— TÂCHE —
Poursuivez le texte sur les aides publiques aux entreprises juste après sa dernière phrase.

::: EXTRAIT DU TEXTE

Sous la pression, le gouvernement multiplie également les annonces en matière de lutte contre les fraudes les plus grossières, à grand renfort de contractuels. 250 agents ont été recrutés à la direction des finances (DGFiP) et 300 dans les services du ministère du Travail. Ils signent des CDD de six mois et n’ont ni la formation ni l’expérience requises pour gérer des dispositifs relativement techniques comme le fonds de solidarité, grincent les agents de la DGFiP, réunis en intersyndicale (CFDT, CGT, FO, CFE-CGC et CFTC) contre les baisses des effectifs.

Mais, derrière le manque de moyens, se cache une volonté politique qui installe depuis une vingtaine d’années le laisser-faire comme une nouvelle norme. « La logique de vannes ouvertes sans contreparties, on est malheureusement habitués », résume un inspecteur des finances. Cela démarre sous Nicolas Sarkozy avec un festival de « niches fiscales » et s’intensifie avec l’arrivée de François Hollande à l’Élysée. « La droite française déteste l’impôt, mais adore l’argent public », ironise Émilie Cariou. Le pouvoir raffole en effet des aides aux entreprises, car leur attribution ne relève pas du domaine de la loi, ce qui offre un pouvoir discrétionnaire important au gouvernement. En 2020, 1 847 dispositifs d’aides publiques aux entreprises sont ainsi recensés, représentant une manne totale de 140 milliards d’euros, distribuée hors de tout cadre unifié par les différentes administrations et les collectivités.

Avec le crédit d’impôt compétitivité et emploi (CICE), en 2013, s’opère un véritable basculement. Dix-huit milliards d’euros de baisse d’impôt aux entreprises sont accordés, sans autre contrepartie que l’obligation, pour les entreprises, de communiquer à leurs délégués du personnel le montant perçu et son affectation. Premier constat, la mesure profite en premier lieu aux entreprises les plus riches, comme toutes les baisses d’impôts dits « de production », qui sont calculées en pourcentage du chiffre d’affaires ou du profit. Et cette réalité s’observe de nouveau dans le cadre du plan de relance : les deux tiers des 10 milliards d’euros de baisse d’impôt offerts aux entreprises au budget 2021 bénéficient aux entreprises de plus de 250 salariés. « Dans le détail, on s’aperçoit que ce sont les entreprises de la finance qui bénéficient le plus de ce chèque, parce que ce sont elles qui enregistrent les plus grosses marges », dénonce Émilie Cariou.

::::::
::: LIGNES EXTRAITES

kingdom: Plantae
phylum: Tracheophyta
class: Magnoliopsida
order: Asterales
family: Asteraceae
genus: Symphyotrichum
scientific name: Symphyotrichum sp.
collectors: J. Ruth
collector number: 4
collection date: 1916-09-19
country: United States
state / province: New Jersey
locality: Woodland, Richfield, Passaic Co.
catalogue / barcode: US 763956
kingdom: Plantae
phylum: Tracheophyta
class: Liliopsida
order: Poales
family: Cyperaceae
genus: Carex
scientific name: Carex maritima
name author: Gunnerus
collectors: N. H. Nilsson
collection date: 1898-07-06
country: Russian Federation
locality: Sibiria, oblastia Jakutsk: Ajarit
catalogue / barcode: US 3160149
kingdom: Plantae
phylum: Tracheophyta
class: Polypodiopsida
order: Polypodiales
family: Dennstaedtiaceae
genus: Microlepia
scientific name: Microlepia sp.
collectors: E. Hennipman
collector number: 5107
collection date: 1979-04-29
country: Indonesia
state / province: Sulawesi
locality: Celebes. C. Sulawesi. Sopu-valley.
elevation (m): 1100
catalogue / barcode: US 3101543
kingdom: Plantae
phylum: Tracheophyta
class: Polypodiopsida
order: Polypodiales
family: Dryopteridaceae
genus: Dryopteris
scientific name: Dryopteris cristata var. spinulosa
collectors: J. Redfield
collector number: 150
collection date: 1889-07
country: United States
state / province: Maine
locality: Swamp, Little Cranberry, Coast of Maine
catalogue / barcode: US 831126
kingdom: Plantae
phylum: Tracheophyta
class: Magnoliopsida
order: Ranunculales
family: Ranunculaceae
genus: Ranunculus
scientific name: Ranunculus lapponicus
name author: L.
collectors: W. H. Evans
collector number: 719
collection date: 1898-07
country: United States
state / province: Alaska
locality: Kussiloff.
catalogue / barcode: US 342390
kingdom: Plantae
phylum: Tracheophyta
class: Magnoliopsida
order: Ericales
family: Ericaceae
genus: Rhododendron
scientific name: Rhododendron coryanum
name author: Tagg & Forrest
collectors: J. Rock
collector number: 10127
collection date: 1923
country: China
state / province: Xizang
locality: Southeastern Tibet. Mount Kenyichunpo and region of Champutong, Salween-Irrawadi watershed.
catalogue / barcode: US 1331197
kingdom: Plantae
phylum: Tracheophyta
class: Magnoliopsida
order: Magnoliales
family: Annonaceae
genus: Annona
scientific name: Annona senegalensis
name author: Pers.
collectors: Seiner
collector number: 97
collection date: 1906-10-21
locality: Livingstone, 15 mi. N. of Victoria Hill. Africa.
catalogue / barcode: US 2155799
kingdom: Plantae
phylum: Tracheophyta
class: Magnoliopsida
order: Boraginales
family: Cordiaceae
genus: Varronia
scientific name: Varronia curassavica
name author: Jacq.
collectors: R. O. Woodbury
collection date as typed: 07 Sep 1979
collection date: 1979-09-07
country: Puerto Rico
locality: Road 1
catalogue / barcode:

::::::

— RÉPONSE —
À ces gestes financiers se sont ajoutées des mesures réglementaires laissant toujours plus de marge de manœuvre aux entreprises : amendes négociées permettant aux entreprises accusées de corruption d’éviter le procès, fin de l’obligation pour les PME de faire certifier leurs comptes, instauration d’un « droit à l’erreur » en matière fiscale… Paradoxalement, cet affaiblissement des normes s’accompagne d’une mode nouvelle pour la « responsabilité sociale et environnementale des entreprises », accompagnée de certifications et de labellisations en tous genres. Une comptabilité « extra-financière » leur est imposée depuis une vingtaine d’années et les multinationales sont invitées, sous peine d’amende, à communiquer des engagements climatiques, comme gage de leur moralisation, sans que ceux-ci soient pour autant contraignants. Ce mouvement de responsabilisation de façade des entreprises installe progressivement l’idée d’une relation de « partenariat » entre le secteur public et le secteur privé, prévient un haut fonctionnaire de Bercy. Avec cette idée d’apparence anodine, c’est encore la séparation entre le public et le privé qui s’amenuise, regrette-t-il. Et la puissance publique, in fine, qui s’affaiblit.

(1) De 1 339 à 603 agents en 2009 et 2020, selon le rapport du projet de loi de finances 2021 au Sénat.

(2) Voir la note « Les risques de blanchiment de capitaux et de financement du terrorisme liés à la crise sanitaire et économique de la pandémie Covid-19 », 28 mai 2020.